***** Trecho para leitura

Com diversos ecossistemas[1], a Amazônia configura-se uma região com acessos geograficamente longínquos. De acordo com um estudo sobre bioeconomia amazônica realizado pelo WWF-Brasil (2021), “a Amazônia Legal possui 94 mil famílias (aproximadamente 470 mil pessoas) vivendo em comunidades remotas, excluídas eletricamente”. O isolamento e a exclusão nessa região são características que corroboram para a dificuldade na comunicação e no acesso aos serviços básicos do ser humano, como por exemplo, promoção de serviços, lazer, educação e até mesmo saúde.
Segundo a Fundação Amazônia Sustentável (2021), “a conectividade digital em comunidades e localidades remotas da Amazônia é dificultada por desafios técnicos, logísticos, econômicos e ambientais. Isso faz com que as populações vivam em exclusão digital (dificultando o desenvolvimento humano, local e nacional)”.

**********
***** Dados de origem

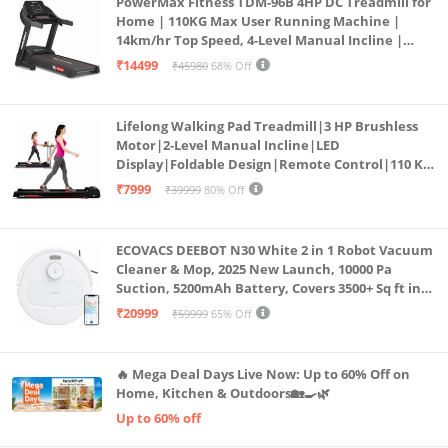
PowerMax Fitness TDM-96B 4HP DC Treadmill for
Home | 110KG Max User Running Machine |
14km/hr Top Speed, 4-Level Manual Incline |
Bluetooth for app, Speaker, Mp3 | Foldable
₹14499
₹45980
68% Off
Cardio Machine, LED Display
Lifelong Walking Pad Treadmill|3 HP Brushless
Motor|2-Level Manual Incline|LED
Display|Foldable Design|Remote Control|110 Kg
Capacity|8 Km/h Speed|Home Fitness Walking
₹7999
₹39999
80% Off
Machine LLTM183 (Black & Red)
ECOVACS DEEBOT N30 White 2 in 1 Robot Vacuum
Cleaner & Mop, 2025 New Launch, 10000 Pa
Suction, 5200mAh Battery, Covers 3500+ Sq ft in
Single Charge, Zero Tangle 2.0 Technology,
₹20999
₹59999
65% Off
Advanced TrueMapping
🔥 Mega Deal Days Live Now: Up to 60% Off on
Home, Kitchen & Outdoors🏡🍳🌿
Up to 60% off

**********

### Usando as informações:
• a. Segundo o estudo do WWF-Brasil citado no trecho sobre a Amazônia, quantas famílias da Amazônia Legal vivem em comunidades remotas excluídas eletricamente?
• b. Dê prosseguimento ao trecho sobre a Amazônia a partir do ponto em que ele termina.
Os registros não são necessários.

### Respostas esperadas:
• a. 94 mil famílias, o que corresponde a aproximadamente 470 mil pessoas.

• b.
Mas o que a Política Nacional de Educação Digital (PNED) tem a ver com isso?
A PNED traz em seu texto 5 pontos específicos sobre conectividade atrelada ao desenvolvimento humano. O primeiro deles coloca a PNED como uma instância de articulação para, dentre outras responsabilidades, ampliar a infraestrutura digital e a conectividade, mas que não deve ser vista como substituta de nenhuma outra política estadual, distrital ou municipal de educação digital escolar já existente (art. 1º,§3).
Em um segundo ponto, a infraestrutura e a conectividade são colocadas como estratégia prioritária para o desenvolvimento da inclusão digital em cada estado do país (art. 2º, VI). Na sequência, a conectividade aparece como um direito digital a ser garantido e protegido, ou seja, no eixo da educação digital escolar para que aconteça um letramento digital e informacional de qualidade se faz necessário garantir uma conectividade segura a fim de promover espaços para debate e concretização de direitos digitais a respeito da conscientização do uso adequado da rede e do coerente tratamento de dados pessoais, por exemplo (art. 3º, IV).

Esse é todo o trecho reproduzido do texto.